[INPUT MATERIAL Boundary: Start]

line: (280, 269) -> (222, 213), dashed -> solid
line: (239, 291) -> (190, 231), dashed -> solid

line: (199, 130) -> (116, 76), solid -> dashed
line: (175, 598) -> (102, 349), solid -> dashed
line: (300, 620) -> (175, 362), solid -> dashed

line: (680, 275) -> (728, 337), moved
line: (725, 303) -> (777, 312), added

[INPUT MATERIAL Boundary: End]

> _WHAT IS REQUIRED_
Please copy out each entry exactly as it appears above.

> _SOLUTION TO THIS TASK_
line: (280, 269) -> (222, 213), dashed -> solid
line: (239, 291) -> (190, 231), dashed -> solid

line: (199, 130) -> (116, 76), solid -> dashed
line: (175, 598) -> (102, 349), solid -> dashed
line: (300, 620) -> (175, 362), solid -> dashed

line: (680, 275) -> (728, 337), moved
line: (725, 303) -> (777, 312), added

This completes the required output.